Having started with a 30,000 free print run and the intention of increasing it very gradually, they have already gone up to 55,000 for today's free edition, demand has been so high, Horrocks adds.

Meanwhile, Dodson is similarly aware of the scrutiny. He asks how the decision has been received down South, and clearly has a response ready for any imaginable criticism of the scheme.

"People have said it's a brave move," he says, "but to me it would have been braver just to sit there and do nothing.

"When I took on this job [in September last year] I spoke to everyone in charge and said: ‘Do you want to just manage decline or do you want to take control of your destiny?'"

The great MEN giveaway
WORD ON THE STREET

Outside the MEN office on the corner of Deansgate and Dalton Street, chummy vendor Leonard is working up a sweat, energetically patrolling the whole of his patch — although it may also be to do with the fact that his bright yellow "free MEN" sweater is a bit warm for the sunny day.

"It's going really well," he says, "we need more papers."

As he flourishes copies at passers-by, there are a few refusals to his offer, but the majority take one — most of them the young, besuited professionals the paper is trying to reach. A pair of middle-aged women even take several each.

"Oh, I know you still have to pay for it outside the centre," says one, who says she lives in Pendlebury, Greater Manchester. "I'm taking copies for my neighbours as well. I think it's great, although I don't understand why they're doing it. How long is it going to go on for?"

Circulation director Julie Tattersall, who is accompanying Press Gazette on this jaunt around the city centre, is not happy with that one. "Don't use that!" she jokes, scouting for better prospects. The issue of cannibalisation is definitely one that is being watched closely, but, as Horrocks has not ruled out the idea of going completely free one day, it's not enough of a worry to halt the experiment.

Further interviews reveal that the majority of those who pick it up did not read the paper before — "just never had time," says one, a 20-something bank worker, expressing a view repeated by several others.

"I've been reading it every day since it went free, though, and I like it," adds another. "It's good for the business side of things, more locally relevant than the Metro." And even the newsagents have been placated, receiving payments for stocking the free copies. Imran Patel, round the corner from the MEN office, has obviously been "incentivised" by the move, working hard to hand a copy out to every customer. "They are coming in every day and saying: ‘Is it still free? Is it still free?'" he says.

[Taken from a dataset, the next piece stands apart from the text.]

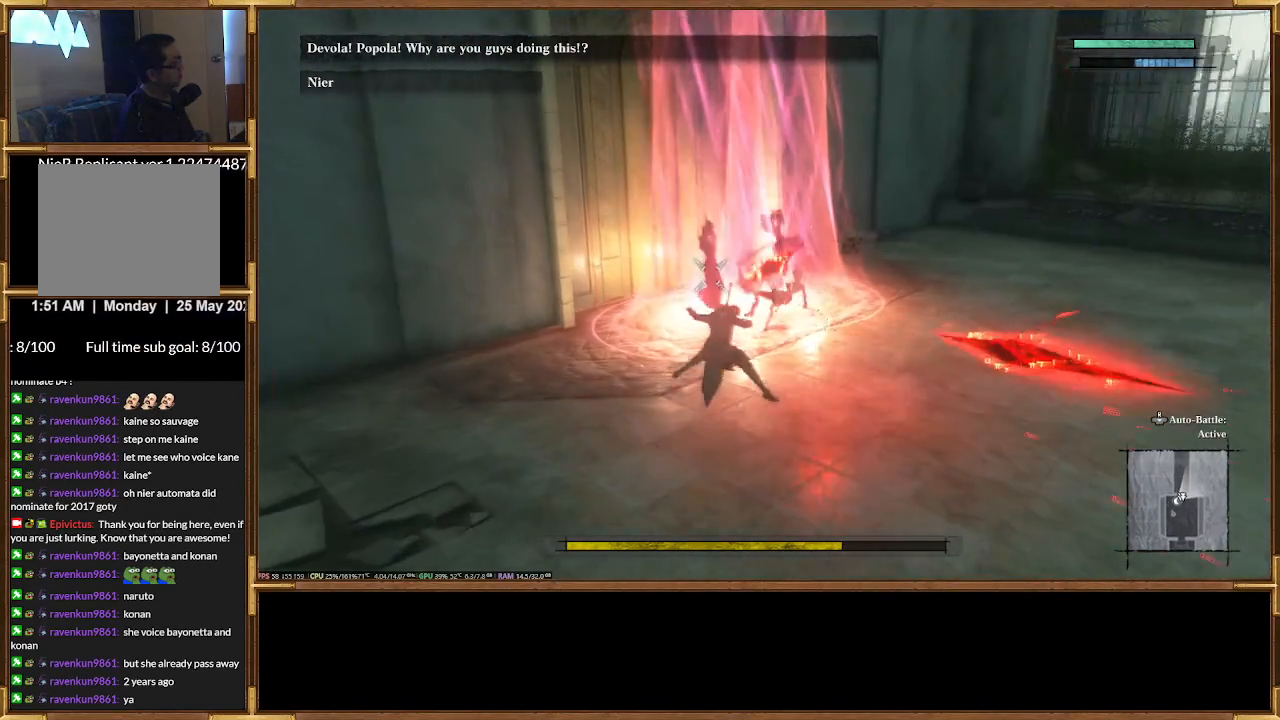
{"buttons": [], "events": []}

But what about the customers who are still shelling out for their paper? Further out of the city, in Rusholme, the second edition of the paper is waiting, still tagged at 35p.

"Do you know you can get free copies of this in the city centre?" I ask the girl at the checkout in one garage. "Are you not getting people asking why they can't get it free?"

"Er, no," she replies, uninterestedly, seemingly entirely unaware of the change.

Further down the road, at an independent newsagent, there is a stack of copies on the counter.

"Can you not get these free here, then?" I ask the newsagent, innocently. He shrugs.

"Because you can get them free in the town centre, you know."

Wordlessly, he picks up a copy of the paper and hands it to me, clearly unimpressed by my unwillingness to hand over the loose change.

I take my sixth copy of the MEN of the day, stuff it into my overflowing bag, and shuffle shamefacedly out of the shop. The whole of the UK media may be watching, but to him it's a fuss over nothing. For now at least, it looks like Horrocks' complaints line will stay silent.